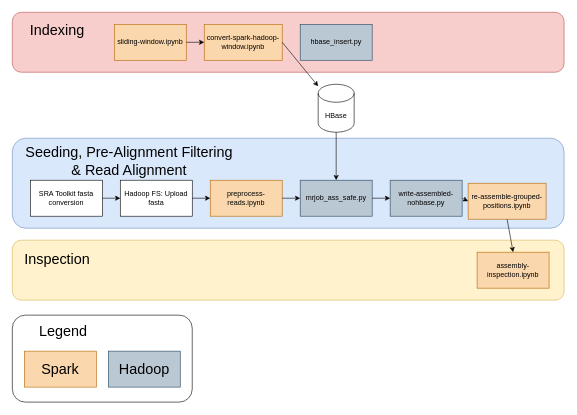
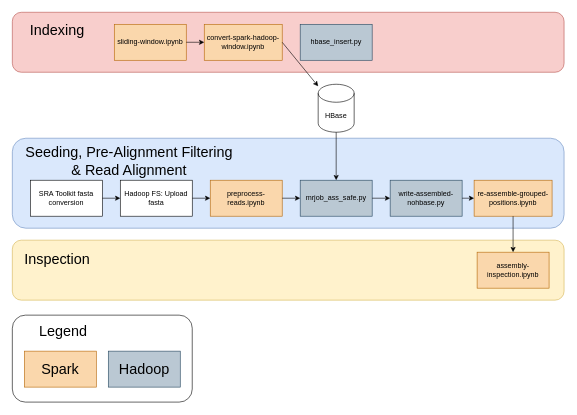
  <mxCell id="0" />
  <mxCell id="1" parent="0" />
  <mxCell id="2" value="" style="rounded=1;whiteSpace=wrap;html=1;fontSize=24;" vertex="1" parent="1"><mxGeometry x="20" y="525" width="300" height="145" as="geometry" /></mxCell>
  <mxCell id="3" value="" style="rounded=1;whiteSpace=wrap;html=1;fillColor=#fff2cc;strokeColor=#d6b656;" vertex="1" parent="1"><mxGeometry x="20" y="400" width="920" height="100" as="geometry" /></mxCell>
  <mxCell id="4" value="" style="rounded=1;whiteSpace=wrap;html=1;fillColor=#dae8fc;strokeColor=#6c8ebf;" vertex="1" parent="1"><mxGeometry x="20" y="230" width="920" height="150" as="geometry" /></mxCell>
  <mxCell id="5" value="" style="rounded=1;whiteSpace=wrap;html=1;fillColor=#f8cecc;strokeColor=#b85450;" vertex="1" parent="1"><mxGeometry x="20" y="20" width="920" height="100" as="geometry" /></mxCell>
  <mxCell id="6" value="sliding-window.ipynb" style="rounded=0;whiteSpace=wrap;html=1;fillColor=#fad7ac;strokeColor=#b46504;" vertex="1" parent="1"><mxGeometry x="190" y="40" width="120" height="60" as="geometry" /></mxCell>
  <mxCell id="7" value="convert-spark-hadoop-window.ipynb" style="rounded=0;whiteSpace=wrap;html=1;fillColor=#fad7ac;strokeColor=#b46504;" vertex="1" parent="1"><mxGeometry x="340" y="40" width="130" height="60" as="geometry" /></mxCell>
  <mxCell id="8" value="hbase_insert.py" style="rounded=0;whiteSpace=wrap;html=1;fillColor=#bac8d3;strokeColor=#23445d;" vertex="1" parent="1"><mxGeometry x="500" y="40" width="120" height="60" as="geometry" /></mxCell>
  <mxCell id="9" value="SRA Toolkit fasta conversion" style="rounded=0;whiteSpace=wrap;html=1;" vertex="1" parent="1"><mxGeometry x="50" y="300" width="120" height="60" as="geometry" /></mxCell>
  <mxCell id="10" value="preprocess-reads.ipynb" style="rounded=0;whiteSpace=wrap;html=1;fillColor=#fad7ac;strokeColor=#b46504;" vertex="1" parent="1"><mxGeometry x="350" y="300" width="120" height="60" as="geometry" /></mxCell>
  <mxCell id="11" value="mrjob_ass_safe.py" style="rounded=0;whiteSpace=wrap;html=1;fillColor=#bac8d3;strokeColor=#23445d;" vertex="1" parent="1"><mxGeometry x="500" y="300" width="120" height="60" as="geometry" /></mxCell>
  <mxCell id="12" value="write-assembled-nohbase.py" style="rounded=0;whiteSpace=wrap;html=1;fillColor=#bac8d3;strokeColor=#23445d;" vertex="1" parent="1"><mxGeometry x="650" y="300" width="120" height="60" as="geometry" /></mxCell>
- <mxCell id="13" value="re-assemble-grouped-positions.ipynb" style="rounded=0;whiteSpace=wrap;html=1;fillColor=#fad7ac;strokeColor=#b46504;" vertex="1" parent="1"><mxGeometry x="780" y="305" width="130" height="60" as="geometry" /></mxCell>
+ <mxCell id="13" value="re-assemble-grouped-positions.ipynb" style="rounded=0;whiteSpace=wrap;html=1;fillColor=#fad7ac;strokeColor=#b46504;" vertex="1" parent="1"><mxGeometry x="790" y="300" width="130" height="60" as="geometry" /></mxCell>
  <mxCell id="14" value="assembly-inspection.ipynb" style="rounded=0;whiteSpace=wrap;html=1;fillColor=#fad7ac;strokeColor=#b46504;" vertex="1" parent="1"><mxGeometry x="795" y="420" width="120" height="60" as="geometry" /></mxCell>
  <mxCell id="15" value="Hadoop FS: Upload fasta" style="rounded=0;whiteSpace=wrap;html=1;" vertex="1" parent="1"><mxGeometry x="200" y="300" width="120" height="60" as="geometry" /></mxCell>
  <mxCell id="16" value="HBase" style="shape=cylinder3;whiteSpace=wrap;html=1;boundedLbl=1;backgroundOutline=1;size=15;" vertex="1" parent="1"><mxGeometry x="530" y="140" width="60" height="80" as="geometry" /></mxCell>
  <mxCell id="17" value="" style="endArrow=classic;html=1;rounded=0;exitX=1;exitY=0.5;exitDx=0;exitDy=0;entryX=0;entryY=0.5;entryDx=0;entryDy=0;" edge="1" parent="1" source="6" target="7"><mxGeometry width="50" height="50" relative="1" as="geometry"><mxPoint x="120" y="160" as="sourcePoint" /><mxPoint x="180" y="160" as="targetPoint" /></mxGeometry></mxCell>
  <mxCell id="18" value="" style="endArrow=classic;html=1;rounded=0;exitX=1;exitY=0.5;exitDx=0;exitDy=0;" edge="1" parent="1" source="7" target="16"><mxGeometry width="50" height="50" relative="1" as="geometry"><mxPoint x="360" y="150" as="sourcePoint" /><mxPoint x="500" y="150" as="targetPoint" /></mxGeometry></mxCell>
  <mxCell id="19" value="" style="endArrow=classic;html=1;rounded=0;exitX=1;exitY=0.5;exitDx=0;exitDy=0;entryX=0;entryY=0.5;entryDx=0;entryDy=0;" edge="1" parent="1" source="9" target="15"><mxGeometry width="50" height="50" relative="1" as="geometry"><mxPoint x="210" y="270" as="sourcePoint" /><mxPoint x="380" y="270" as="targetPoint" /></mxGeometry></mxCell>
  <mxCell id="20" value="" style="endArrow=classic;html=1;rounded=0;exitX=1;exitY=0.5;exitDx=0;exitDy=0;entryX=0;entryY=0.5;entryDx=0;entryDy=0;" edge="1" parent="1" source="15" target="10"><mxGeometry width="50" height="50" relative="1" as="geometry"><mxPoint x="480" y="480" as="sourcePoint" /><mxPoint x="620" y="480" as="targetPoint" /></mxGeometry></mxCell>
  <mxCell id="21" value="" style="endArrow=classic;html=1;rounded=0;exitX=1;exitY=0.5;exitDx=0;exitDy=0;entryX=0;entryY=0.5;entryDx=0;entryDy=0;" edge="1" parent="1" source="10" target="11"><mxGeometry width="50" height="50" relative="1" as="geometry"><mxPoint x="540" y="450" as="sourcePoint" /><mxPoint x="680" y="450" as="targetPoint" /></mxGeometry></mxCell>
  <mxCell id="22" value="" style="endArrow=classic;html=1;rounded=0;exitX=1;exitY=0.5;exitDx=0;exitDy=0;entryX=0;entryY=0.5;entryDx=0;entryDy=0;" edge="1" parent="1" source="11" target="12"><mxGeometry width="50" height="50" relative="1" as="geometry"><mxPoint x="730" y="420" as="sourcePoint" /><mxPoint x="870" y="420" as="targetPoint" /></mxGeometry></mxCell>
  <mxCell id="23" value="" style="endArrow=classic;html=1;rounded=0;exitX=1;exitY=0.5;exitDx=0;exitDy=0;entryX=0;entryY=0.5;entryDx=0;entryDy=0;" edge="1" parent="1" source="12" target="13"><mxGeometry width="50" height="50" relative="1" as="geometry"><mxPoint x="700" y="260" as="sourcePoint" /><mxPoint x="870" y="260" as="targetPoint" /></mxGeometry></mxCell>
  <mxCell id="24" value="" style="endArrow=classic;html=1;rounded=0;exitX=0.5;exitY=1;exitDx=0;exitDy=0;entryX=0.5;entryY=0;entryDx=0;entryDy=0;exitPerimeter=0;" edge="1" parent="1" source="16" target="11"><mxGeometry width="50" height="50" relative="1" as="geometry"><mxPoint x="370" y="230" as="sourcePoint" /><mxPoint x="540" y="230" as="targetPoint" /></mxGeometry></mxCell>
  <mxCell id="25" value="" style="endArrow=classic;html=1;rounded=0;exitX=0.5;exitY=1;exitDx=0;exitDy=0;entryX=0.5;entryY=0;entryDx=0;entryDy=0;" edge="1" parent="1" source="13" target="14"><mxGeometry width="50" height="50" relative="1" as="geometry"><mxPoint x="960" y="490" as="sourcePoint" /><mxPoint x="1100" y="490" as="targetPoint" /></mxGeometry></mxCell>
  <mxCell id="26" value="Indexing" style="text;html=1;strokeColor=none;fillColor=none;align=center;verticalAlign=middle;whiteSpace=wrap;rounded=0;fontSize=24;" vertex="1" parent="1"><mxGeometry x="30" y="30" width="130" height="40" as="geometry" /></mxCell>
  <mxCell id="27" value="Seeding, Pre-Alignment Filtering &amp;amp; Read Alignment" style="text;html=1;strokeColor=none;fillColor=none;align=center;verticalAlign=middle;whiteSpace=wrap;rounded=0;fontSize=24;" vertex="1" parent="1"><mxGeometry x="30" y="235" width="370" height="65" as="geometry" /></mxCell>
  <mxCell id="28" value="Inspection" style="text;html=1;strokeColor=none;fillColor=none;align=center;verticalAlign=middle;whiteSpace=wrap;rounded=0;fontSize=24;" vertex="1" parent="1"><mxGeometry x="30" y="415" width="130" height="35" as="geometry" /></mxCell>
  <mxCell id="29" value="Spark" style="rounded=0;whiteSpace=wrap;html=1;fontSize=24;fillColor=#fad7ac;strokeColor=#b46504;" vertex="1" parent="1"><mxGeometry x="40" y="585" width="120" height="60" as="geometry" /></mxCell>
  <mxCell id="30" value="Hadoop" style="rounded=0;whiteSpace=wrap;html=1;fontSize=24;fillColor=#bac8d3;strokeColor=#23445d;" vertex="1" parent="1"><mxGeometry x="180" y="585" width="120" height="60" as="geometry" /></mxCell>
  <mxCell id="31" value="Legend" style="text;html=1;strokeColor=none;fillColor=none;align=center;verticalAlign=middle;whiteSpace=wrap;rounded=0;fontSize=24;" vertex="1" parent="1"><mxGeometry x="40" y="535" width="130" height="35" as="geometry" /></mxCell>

::::::

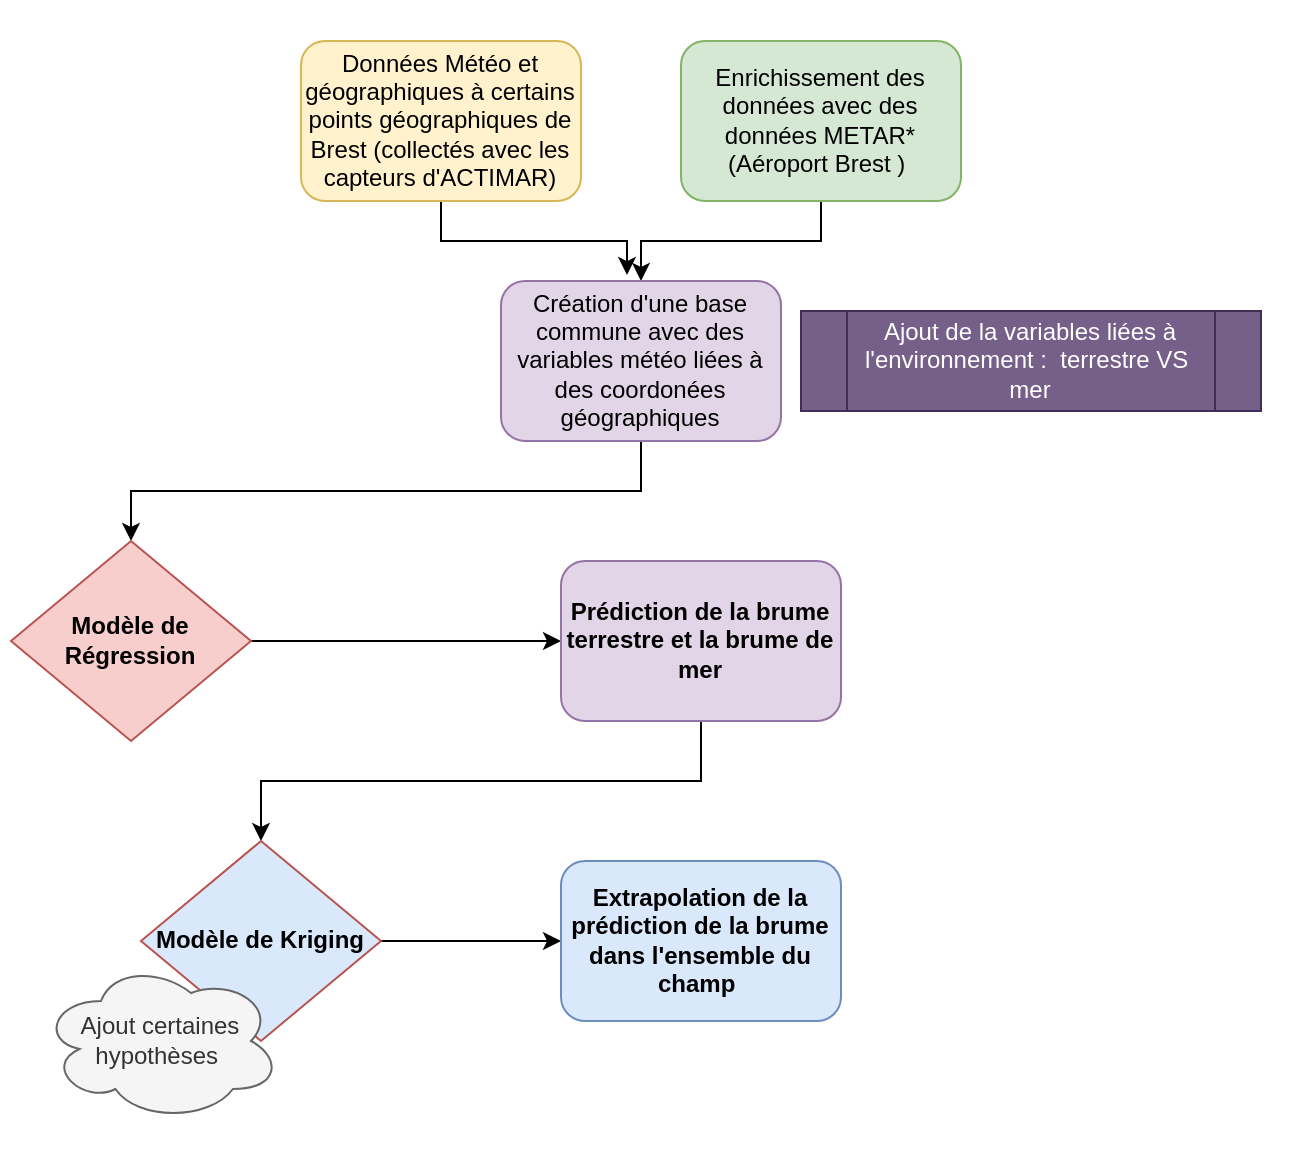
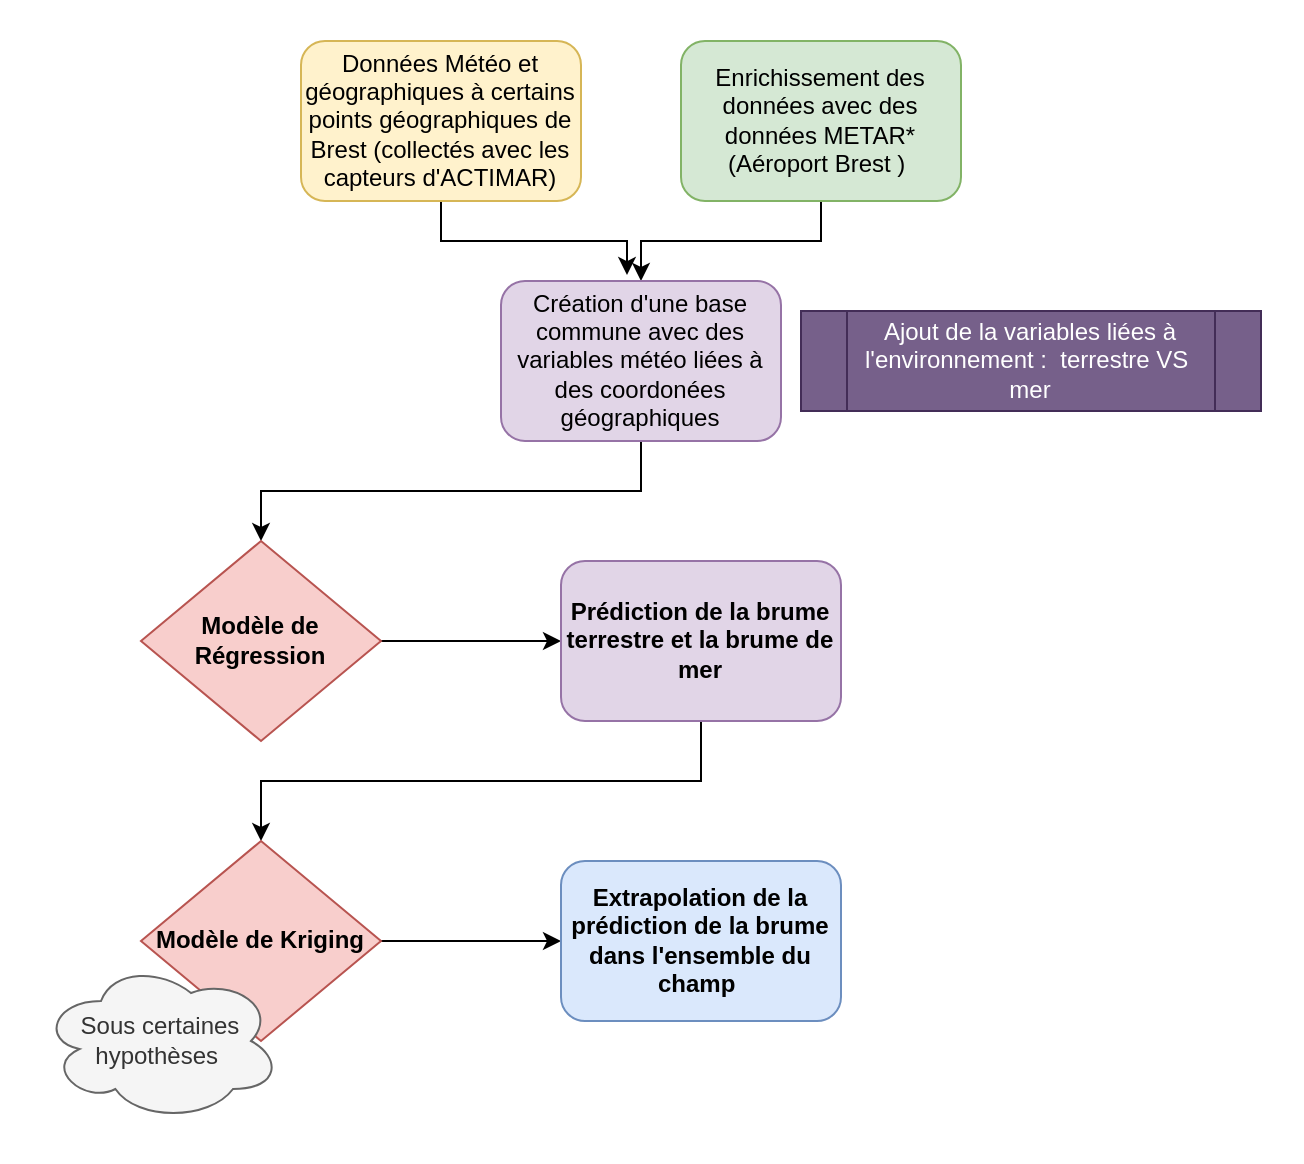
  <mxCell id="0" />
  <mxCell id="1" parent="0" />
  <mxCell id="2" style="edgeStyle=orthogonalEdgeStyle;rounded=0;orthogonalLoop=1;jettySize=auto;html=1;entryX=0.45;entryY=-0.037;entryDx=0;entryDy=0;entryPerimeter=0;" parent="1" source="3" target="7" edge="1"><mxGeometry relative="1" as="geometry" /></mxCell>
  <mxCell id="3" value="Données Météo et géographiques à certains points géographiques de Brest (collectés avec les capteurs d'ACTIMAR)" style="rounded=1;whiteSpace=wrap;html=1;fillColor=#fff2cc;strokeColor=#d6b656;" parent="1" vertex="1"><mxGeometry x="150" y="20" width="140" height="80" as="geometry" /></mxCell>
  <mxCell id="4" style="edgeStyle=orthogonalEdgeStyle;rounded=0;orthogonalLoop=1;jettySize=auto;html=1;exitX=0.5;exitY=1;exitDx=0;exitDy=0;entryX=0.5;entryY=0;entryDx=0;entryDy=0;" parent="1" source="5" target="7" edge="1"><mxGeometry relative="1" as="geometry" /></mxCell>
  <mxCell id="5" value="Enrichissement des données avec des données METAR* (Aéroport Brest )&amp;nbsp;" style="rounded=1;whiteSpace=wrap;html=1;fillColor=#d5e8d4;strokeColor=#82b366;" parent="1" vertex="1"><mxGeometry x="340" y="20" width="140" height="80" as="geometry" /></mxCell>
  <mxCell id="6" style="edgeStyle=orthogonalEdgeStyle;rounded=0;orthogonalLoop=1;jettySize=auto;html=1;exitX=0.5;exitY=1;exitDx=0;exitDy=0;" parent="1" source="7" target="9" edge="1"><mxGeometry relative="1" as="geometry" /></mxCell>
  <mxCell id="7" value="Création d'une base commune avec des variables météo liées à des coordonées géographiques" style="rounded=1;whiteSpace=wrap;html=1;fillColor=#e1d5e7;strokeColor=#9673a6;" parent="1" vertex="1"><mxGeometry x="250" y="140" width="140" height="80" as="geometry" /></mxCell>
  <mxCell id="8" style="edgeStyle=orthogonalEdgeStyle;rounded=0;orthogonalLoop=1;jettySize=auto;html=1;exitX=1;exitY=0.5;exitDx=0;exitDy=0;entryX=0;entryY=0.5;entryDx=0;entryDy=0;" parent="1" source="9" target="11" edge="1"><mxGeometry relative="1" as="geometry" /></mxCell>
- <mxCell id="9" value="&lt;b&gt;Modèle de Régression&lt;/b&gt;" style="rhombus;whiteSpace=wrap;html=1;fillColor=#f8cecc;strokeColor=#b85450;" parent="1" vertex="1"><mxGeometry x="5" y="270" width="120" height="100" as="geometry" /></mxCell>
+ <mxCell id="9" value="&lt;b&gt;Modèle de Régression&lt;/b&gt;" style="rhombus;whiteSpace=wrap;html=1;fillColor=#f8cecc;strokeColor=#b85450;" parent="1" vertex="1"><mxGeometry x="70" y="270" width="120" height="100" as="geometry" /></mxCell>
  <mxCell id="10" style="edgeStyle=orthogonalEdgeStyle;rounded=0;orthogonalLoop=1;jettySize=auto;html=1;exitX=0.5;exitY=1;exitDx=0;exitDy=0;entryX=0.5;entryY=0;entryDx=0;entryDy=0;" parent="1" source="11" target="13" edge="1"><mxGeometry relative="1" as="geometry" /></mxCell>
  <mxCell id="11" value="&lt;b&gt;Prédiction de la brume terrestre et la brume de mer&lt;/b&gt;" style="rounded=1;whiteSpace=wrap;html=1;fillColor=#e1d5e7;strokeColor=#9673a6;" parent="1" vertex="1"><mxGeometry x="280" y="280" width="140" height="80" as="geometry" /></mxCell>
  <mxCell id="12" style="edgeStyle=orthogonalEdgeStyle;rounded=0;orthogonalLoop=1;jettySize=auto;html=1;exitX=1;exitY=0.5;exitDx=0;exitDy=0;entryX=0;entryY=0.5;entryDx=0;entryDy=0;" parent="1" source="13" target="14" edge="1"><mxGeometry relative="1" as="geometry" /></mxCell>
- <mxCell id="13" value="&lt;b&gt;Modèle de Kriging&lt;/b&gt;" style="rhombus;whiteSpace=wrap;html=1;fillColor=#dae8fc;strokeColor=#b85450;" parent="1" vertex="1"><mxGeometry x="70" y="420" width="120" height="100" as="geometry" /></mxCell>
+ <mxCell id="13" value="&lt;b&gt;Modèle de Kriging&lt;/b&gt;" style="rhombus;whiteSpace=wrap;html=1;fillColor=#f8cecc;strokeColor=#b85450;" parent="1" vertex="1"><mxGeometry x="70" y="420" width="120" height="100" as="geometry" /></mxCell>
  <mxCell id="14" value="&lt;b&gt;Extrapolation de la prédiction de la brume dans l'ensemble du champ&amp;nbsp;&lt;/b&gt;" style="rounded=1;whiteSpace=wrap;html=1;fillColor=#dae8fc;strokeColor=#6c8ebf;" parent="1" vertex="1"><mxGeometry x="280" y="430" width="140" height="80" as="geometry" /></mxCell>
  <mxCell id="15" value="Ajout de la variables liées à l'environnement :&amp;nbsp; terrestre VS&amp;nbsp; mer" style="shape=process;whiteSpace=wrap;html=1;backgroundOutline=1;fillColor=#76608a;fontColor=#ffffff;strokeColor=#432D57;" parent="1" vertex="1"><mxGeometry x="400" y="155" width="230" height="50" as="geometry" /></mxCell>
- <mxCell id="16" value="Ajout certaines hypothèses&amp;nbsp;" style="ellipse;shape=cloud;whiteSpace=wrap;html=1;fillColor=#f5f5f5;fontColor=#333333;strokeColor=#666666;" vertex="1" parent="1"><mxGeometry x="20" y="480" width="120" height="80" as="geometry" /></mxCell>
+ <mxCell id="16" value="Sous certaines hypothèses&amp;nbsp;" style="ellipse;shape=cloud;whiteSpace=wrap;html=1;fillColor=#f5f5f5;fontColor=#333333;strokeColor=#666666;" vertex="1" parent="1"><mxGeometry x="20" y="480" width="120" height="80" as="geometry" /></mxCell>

::::::

◆ Written request ◆
Gather every line in the items above that contains the string "terrestre". Case counts.

◆ Worked solution ◆
  <mxCell id="11" value="&lt;b&gt;Prédiction de la brume terrestre et la brume de mer&lt;/b&gt;" style="rounded=1;whiteSpace=wrap;html=1;fillColor=#e1d5e7;strokeColor=#9673a6;" parent="1" vertex="1"><mxGeometry x="280" y="280" width="140" height="80" as="geometry" /></mxCell>
  <mxCell id="15" value="Ajout de la variables liées à l'environnement :&amp;nbsp; terrestre VS&amp;nbsp; mer" style="shape=process;whiteSpace=wrap;html=1;backgroundOutline=1;fillColor=#76608a;fontColor=#ffffff;strokeColor=#432D57;" parent="1" vertex="1"><mxGeometry x="400" y="155" width="230" height="50" as="geometry" /></mxCell>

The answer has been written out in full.